Where a line in the records holds "Текст", count it once; return only the final number.
╭─ Data provided
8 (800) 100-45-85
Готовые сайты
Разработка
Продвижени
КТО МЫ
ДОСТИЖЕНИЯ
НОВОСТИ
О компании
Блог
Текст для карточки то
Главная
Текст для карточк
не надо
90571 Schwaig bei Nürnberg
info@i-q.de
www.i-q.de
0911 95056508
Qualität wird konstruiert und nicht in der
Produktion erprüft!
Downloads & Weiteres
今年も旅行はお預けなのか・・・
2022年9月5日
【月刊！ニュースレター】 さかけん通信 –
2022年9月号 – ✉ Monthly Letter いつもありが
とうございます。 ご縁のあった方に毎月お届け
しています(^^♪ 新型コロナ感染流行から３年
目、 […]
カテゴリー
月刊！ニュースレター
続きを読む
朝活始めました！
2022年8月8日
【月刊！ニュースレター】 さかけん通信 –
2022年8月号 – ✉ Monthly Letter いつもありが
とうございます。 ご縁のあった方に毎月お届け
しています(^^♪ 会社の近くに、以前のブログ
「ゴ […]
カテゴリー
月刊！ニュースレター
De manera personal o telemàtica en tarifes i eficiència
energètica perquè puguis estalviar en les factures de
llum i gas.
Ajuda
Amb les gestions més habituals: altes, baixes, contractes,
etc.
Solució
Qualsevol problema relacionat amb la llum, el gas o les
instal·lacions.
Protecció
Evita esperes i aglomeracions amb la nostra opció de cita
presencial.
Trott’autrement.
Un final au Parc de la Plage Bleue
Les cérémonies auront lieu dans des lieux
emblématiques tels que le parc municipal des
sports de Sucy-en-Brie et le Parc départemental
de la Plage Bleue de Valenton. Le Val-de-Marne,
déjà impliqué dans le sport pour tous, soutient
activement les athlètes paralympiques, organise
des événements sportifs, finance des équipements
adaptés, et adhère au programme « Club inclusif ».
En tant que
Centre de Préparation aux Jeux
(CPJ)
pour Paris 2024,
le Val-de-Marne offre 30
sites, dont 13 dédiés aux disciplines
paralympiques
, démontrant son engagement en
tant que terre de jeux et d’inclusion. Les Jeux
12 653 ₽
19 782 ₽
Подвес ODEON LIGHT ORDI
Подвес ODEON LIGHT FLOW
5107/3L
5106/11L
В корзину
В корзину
╰─
▶ _Answer box_: 2